AVAILABLE DATA below:
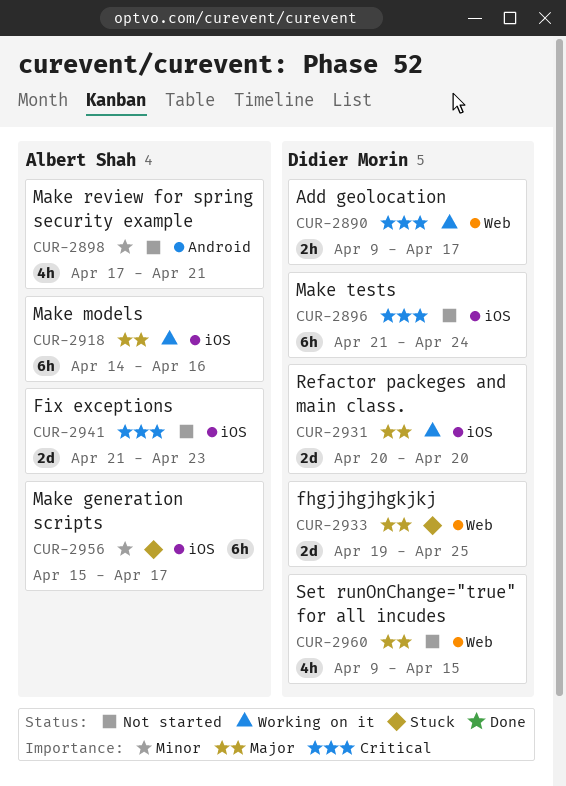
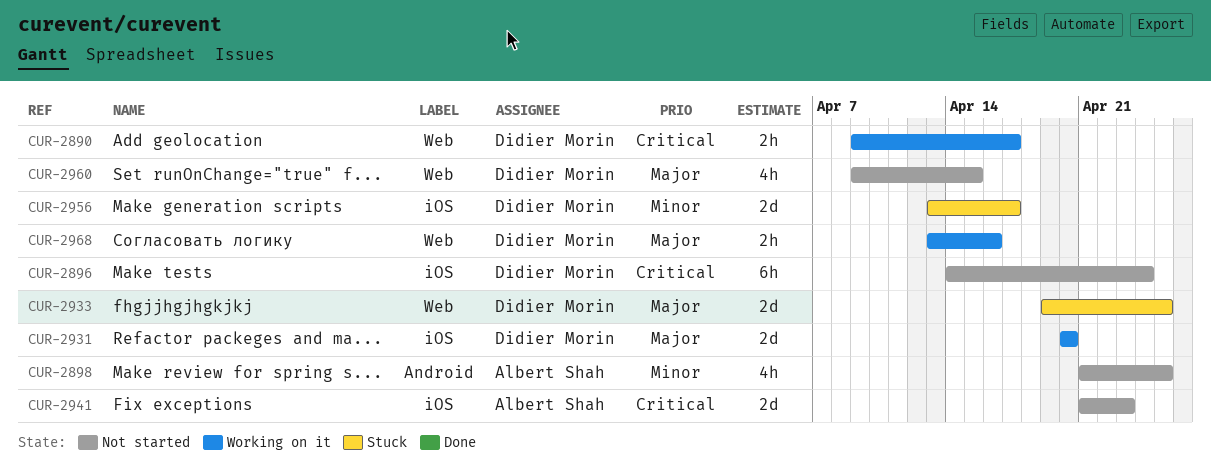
CUR-2896, start: Apr 21 -> Apr 14
CUR-2898, start: Apr 17 -> Apr 21
CUR-2898, due: Apr 21 -> Apr 25
CUR-2918: present -> none
CUR-2956, owner: Albert Shah -> Didier Morin
CUR-2956, estimate: 6h -> 2d
CUR-2956, start: Apr 15 -> Apr 13
CUR-2968: none -> present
End of AVAILABLE DATA.
§ WORK REQUIRED
Select every line above that contains the word "none", and copy it.

§ ANSWER TO THE EXERCISE
CUR-2918: present -> none
CUR-2968: none -> present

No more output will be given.